_WHAT NEEDS TO BE DONE_.
An image-free, exact copy of the records below is required.

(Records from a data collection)
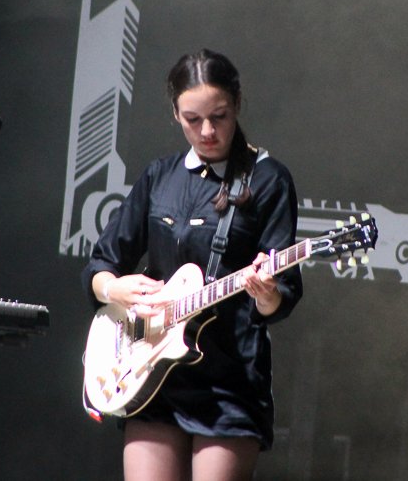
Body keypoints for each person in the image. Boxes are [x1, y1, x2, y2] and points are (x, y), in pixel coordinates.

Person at [82, 49, 302, 480]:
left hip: (229, 382)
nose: (207, 131)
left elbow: (283, 296)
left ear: (237, 104)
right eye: (192, 119)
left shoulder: (268, 180)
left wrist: (266, 294)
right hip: (151, 373)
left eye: (219, 117)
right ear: (175, 114)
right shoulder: (160, 176)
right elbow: (101, 264)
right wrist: (114, 288)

_RESULT FOR THIS EXERCISE_.
Body keypoints for each person in the image. Boxes are [x1, y1, x2, y2] and points are (x, y), in pixel coordinates.

Person at [82, 49, 302, 480]:
left hip: (229, 382)
nose: (207, 131)
left elbow: (283, 296)
left ear: (237, 104)
right eye: (192, 119)
left shoulder: (268, 180)
left wrist: (266, 294)
right hip: (151, 373)
left eye: (219, 117)
right ear: (175, 114)
right shoulder: (160, 176)
right elbow: (101, 264)
right wrist: (114, 288)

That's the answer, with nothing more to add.